Chinese leader Xi Jinping has sought to boost advanced manufacturing, including next-generation and clean energy technologies, to shore up slowing growth in the world’s second-biggest economy in a strategic departure from property and infrastructure investment.
Tim Buckley, CEF director, said China was not just exporting its cleantech manufacturing capacity surplus, but was increasingly exporting its technology, engineering, supply chain and financing capacities.
China’s biggest 40 clean tech investments by dollar value since the start of 2023 included manufacturing facilities and energy generation projects in sectors spanning electric vehicles and their batteries, hydro, solar and wind power, battery storage systems and electricity transmission, CEF said in a report released on Tuesday.

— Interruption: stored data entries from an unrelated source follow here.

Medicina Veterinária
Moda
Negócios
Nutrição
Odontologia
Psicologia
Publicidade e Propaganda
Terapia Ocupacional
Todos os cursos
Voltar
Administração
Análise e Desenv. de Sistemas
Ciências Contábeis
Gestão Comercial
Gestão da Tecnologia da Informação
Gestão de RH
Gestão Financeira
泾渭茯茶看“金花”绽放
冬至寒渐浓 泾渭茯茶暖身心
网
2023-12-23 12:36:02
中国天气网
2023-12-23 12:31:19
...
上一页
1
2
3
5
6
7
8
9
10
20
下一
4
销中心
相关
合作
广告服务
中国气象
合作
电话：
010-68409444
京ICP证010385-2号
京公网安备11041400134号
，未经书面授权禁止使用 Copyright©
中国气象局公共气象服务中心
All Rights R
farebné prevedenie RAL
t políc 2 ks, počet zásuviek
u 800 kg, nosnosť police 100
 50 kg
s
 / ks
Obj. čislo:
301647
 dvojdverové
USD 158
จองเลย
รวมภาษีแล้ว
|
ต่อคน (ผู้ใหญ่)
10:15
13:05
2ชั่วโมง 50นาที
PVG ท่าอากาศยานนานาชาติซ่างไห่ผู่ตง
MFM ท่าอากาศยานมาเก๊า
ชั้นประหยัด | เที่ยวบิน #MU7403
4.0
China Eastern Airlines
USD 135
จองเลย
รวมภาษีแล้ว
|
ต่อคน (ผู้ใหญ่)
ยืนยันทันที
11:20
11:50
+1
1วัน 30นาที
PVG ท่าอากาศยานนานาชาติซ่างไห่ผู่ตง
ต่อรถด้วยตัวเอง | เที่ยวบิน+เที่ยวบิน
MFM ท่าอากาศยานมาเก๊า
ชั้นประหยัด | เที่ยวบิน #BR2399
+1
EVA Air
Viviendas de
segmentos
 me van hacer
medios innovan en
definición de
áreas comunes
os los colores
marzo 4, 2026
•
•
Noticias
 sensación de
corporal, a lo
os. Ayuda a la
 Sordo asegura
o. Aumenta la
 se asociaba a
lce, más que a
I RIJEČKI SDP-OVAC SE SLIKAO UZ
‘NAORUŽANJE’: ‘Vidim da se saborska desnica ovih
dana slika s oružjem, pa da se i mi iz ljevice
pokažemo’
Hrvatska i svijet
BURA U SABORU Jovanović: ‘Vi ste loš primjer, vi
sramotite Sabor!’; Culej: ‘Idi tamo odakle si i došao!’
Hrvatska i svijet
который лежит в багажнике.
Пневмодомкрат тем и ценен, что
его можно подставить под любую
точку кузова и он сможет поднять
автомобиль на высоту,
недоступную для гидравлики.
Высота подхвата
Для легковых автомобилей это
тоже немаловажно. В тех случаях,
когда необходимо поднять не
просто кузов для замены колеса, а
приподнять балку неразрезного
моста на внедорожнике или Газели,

But Beijing’s growing domination of global supply chains for clean energy technologies — as well as the critical resources they rely on — has also raised concerns in the US and EU.
Washington and Brussels have alleged that Beijing’s industrial policy violates international trade rules by unfairly advantaging domestic companies, creating overcapacity in their home market and outpricing western rivals. The US has threatened to ban Chinese electric vehicle imports, while EU member states are set to vote on Friday on raising tariffs to as high as 50 per cent.

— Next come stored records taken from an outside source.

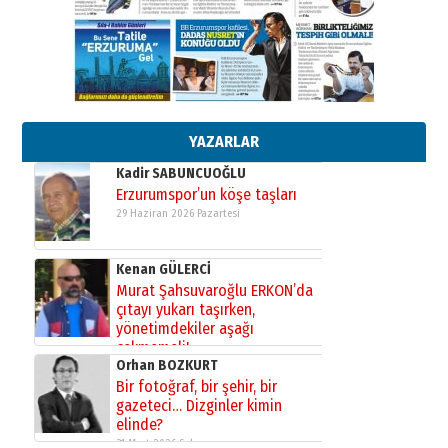
Ardında bıraktığı hatıralarıyla
gönül adamı Faruk Terzioğlu!
13 Mayıs 2026 Çarşamba
Esat BİNDESEN
Başkan Sekmen’den Erzurum’a
bir vizyon proje daha!
02 Ağustos 2026 Pazar
YAZARLAR
Kadir SABUNCUOĞLU
Erzurumspor’un köşe taşları
29 Haziran 2026 Pazartesi
Kenan GÜLERCİ
Murat Şahsuvaroğlu ERKON’da
çıtayı yukarı taşırken,
yönetimdekiler aşağı
çekmemeli!
Orhan BOZKURT
17 Şubat 2026 Salı
Bir fotoğraf, bir şehir, bir
gazeteci… Dizginler kimin
elinde?
31 Mart 2026 Salı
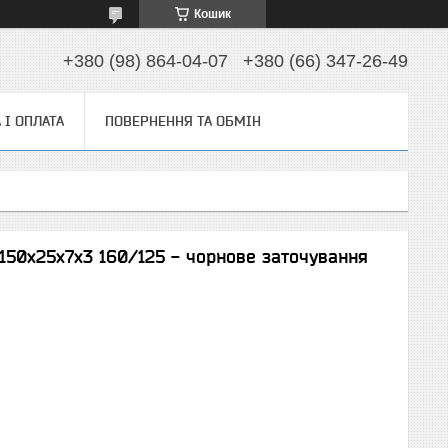
Кошик
+380 (98) 864-04-07
+380 (66) 347-26-49
 І ОПЛАТА
ПОВЕРНЕННЯ ТА ОБМІН
50х25х7х3 160/125 - чорнове заточування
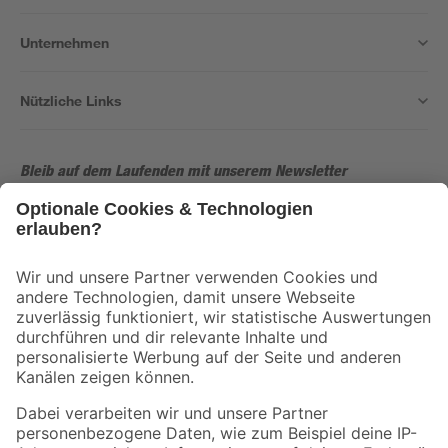
Unternehmen
Nützliche Links
Bleib auf dem Laufenden mit unserem Newsletter
Der toom Newsletter: Keine Angebote und Aktionen mehr verpassen!
Zur Newsletter Anmeldung
Folge uns
Zahlungsarten
Versandarten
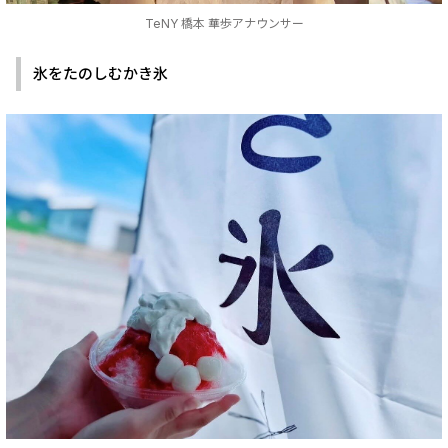
TeNY 橋本 華歩アナウンサー
氷をたのしむかき氷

The US and EU have accused Chinese manufacturers of expanding overseas in order to dodge tariffs in their markets.
CEF noted that China’s overseas investment spree was driving new industry hubs in countries including Thailand, Indonesia, Brazil, Hungary and Morocco. Chinese overseas investment accounted for about 11 per cent of the global total in 2023, a year when global FDI flows slowed by 2 per cent, according to both Chinese and UN data.
Oxford Economics in August noted a “structural change” in Chinese ODI from western countries to Asia, with a rise in investment in manufacturing industries. “ODI [from China] is growing on a scale we can’t ignore and compares with the largest global investors like the US and Japan,” said Betty Wang, economist at Oxford Economics.

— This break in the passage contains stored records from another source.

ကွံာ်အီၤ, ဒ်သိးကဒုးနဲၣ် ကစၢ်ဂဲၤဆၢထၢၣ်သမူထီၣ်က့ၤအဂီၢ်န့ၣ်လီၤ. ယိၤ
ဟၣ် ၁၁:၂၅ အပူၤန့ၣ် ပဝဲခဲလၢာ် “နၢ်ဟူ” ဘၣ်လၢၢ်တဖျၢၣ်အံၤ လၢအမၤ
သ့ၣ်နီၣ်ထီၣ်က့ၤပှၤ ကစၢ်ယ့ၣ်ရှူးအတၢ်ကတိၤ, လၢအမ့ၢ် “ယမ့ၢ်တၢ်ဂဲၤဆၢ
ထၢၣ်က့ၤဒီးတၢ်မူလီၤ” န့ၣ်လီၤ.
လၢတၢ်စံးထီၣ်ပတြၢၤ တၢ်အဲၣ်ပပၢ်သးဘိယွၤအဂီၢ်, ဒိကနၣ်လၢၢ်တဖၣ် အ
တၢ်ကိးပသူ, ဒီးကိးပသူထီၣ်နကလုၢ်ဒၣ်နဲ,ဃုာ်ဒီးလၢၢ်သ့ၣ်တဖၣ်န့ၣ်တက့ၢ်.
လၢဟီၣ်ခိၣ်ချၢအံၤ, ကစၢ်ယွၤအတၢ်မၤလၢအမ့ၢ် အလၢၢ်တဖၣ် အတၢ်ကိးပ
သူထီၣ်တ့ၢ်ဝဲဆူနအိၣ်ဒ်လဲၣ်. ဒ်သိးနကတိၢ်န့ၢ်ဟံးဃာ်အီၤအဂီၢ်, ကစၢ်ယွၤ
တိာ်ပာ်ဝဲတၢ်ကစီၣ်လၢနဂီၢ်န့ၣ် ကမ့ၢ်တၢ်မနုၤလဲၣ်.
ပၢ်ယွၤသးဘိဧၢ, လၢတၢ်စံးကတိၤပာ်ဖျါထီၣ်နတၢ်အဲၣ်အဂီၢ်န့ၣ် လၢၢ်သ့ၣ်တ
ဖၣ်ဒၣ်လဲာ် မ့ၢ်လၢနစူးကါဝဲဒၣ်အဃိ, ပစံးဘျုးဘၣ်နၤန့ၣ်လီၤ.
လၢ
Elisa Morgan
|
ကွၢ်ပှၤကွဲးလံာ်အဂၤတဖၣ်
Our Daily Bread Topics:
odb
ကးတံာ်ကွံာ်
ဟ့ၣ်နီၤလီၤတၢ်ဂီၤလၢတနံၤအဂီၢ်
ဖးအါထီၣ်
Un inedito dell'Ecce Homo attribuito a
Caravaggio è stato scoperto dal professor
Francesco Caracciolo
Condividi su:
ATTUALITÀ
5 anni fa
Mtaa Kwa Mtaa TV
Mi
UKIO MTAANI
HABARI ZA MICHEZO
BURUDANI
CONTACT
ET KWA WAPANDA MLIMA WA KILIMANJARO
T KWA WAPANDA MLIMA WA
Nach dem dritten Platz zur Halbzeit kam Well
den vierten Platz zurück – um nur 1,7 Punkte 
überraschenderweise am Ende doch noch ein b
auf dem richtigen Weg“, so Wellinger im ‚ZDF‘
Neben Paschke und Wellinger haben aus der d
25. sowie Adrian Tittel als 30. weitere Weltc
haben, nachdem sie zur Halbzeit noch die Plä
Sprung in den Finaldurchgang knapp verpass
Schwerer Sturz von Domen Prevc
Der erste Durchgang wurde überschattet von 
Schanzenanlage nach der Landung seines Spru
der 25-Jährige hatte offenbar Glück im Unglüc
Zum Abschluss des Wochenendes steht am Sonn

China’s official FDI statistics are often inconsistent, with government bodies reporting diverging figures and a lack of clear sector breakdowns. But the broader trend is in line with analysts’ observations. Research group fDi Intelligence earlier this year estimated that outward capital investment by China-based companies reached $162.7bn in 2023, the highest figure since records began 20 years earlier.
The fDi Intelligence data also showed Chinese investment outflow substantially exceeding FDI into China, which has collapsed amid tensions with the US and Europe and fears over the slowing domestic economy.
Xuyang Dong, a CEF analyst, noted that the “dramatic” increase in overseas FDI coincided with plunging prices for many cleantech products in China, following years of scaled up domestic manufacturing. Prices for solar modules and batteries have halved this year.